Alice has to find a way of making it public.
She hurries away from the Mesh Lab and turns a corner, where she comes face to face with someone who is looking at her twice: staring right at her, in fact.
It is the man from Central Plaza, the one who shot her. She only glimpsed him for a moment and from a distance, but as soon as she sees him she is sure. He is dressed identically to the two guards she shot: charcoal fatigues. He has the same athletic build, and his identity reads blank: clearance-protected.
His voice is quiet but forceful, a tone of controlled aggression that is unused to refusal.
“Where the hell do you think you’re going?”
THE GIFTED ONES
They are mere toddlers, four of them. Nikki would put them at around two, maybe three, chasing each other aimlessly but joyfully around a square of lawn. There are two adult supervisors, a man and a woman, vigilantly ready to intervene but otherwise keeping their distance. When the woman turns, Nikki sees that she is cradling an infant in her arms.
This is a bigger secret than mind-control devices or Project Sentinel. Someone is raising children on CdC, which is as unethical as it is illegal to the extent that women are forced to abort pregnancies or fly back to Earth to give birth.

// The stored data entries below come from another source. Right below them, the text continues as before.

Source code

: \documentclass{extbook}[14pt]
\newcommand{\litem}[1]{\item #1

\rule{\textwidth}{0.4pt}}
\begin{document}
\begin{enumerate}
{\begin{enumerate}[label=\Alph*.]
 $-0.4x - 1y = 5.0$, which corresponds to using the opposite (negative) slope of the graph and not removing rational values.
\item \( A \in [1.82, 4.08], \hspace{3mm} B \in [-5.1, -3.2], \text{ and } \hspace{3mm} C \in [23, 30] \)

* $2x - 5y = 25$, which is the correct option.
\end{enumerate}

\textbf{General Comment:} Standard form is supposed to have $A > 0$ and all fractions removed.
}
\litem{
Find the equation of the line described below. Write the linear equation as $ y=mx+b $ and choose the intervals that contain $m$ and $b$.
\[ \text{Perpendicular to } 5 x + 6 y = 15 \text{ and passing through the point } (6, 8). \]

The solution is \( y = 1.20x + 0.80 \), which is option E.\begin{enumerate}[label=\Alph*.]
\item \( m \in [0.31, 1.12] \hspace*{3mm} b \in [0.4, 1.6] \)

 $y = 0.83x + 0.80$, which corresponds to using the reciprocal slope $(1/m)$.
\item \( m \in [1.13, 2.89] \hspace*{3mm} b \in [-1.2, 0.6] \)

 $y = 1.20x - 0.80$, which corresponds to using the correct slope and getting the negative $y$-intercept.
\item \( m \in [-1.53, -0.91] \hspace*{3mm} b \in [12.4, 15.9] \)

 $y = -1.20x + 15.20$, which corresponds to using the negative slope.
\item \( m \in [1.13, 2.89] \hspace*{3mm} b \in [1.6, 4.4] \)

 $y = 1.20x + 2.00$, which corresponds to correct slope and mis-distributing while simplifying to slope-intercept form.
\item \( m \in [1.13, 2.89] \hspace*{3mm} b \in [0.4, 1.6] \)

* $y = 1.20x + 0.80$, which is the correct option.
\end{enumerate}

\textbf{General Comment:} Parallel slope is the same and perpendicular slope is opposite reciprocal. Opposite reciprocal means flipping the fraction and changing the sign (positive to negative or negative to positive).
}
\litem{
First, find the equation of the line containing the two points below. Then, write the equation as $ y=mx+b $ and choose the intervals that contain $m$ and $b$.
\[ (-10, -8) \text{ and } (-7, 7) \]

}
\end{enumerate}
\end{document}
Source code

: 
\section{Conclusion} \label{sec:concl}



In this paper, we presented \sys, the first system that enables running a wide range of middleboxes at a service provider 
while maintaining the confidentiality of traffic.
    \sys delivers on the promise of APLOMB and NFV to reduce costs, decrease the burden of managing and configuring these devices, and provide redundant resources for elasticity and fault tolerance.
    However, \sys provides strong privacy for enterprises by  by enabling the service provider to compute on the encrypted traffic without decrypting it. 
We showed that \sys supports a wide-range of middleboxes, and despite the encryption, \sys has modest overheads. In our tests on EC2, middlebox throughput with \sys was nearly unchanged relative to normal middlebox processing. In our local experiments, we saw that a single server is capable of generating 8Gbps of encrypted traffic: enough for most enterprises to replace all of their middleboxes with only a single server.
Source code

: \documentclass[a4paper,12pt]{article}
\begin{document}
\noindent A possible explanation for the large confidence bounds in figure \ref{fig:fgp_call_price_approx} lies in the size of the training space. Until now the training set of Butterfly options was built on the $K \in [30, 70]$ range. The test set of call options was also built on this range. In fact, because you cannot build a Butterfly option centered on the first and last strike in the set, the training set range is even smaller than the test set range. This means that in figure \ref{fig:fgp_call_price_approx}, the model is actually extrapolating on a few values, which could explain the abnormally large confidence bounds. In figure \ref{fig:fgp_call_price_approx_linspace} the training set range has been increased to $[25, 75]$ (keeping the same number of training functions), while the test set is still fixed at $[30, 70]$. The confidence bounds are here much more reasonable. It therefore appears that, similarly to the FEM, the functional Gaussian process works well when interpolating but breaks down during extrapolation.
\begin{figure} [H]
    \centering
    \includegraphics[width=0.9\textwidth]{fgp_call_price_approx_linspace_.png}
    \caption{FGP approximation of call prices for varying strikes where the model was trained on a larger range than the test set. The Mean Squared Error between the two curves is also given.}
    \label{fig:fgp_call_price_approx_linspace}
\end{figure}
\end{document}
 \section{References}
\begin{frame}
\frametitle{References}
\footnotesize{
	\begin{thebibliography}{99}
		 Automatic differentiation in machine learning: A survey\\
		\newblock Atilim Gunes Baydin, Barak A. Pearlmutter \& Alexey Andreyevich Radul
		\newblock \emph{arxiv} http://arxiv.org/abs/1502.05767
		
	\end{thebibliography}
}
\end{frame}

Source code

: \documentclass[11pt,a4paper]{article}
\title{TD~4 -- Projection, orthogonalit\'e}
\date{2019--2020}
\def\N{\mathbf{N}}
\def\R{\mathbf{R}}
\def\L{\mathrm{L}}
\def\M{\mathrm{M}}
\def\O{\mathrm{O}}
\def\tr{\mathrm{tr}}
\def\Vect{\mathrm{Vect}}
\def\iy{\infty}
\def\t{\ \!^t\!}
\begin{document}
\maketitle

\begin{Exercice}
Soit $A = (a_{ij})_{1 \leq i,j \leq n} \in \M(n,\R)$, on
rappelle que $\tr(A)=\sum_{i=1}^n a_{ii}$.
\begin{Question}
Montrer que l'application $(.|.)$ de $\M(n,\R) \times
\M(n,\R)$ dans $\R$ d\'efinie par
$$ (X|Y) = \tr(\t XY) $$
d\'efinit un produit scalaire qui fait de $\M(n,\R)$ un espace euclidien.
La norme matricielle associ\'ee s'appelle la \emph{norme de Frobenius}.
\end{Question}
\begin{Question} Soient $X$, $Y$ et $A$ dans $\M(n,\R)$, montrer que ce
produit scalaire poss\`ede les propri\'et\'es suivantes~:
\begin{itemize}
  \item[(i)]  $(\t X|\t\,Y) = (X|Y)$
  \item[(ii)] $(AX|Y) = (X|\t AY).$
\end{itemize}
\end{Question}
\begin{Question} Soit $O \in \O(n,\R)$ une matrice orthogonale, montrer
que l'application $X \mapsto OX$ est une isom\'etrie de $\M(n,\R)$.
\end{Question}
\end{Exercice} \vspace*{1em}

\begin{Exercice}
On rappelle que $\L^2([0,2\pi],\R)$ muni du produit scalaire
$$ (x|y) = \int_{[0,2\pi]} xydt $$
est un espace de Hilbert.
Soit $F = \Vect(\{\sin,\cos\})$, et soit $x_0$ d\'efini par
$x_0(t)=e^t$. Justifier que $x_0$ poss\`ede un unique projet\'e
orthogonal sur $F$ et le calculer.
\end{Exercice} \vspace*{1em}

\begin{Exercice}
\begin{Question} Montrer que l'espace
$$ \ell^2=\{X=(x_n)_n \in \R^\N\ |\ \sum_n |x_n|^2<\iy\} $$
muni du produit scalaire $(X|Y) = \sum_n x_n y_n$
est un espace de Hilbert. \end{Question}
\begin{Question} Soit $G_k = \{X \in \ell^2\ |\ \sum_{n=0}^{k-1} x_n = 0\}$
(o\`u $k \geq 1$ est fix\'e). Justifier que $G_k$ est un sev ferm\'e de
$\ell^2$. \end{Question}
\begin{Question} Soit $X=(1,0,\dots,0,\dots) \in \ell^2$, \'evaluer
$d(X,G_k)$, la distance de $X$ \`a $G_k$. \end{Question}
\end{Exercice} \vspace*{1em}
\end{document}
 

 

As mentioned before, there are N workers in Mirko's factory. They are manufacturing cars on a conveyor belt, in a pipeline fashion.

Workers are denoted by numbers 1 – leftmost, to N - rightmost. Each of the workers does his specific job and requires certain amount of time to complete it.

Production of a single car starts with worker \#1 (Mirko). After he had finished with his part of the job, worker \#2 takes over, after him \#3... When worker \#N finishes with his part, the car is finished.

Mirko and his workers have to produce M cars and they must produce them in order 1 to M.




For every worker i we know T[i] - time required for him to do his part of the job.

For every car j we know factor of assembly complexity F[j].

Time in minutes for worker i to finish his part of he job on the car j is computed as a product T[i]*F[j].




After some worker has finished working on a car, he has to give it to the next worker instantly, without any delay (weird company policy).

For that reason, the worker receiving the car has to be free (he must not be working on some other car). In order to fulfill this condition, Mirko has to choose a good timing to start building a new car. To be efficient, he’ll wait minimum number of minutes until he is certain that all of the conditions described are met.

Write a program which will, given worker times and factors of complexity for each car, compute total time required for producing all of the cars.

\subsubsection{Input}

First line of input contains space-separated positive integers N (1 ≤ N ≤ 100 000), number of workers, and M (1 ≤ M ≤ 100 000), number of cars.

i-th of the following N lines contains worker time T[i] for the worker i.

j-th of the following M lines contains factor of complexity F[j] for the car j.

These are not mere visitors. This garden proves that. Someone wants young bones to develop properly, under standard gravity while playing outdoors and enjoying nature; or as close to nature and outdoors as you’re going to get here.
Nikki hasn’t seen children in the flesh in fifteen years. The sight of them is almost paralysing. She wants to get closer, wants to reach out and hold them but she has to stay hidden.
Her eyes mist, a rush of feelings and memories coming back, lying dormant but so close to the surface. The sluice-gates open on a flood of hurt she tried to escape, but there is not only pain: there are good things too. Things she once had but lost. Things she could not stand the loss of. Things that made her who she used to be.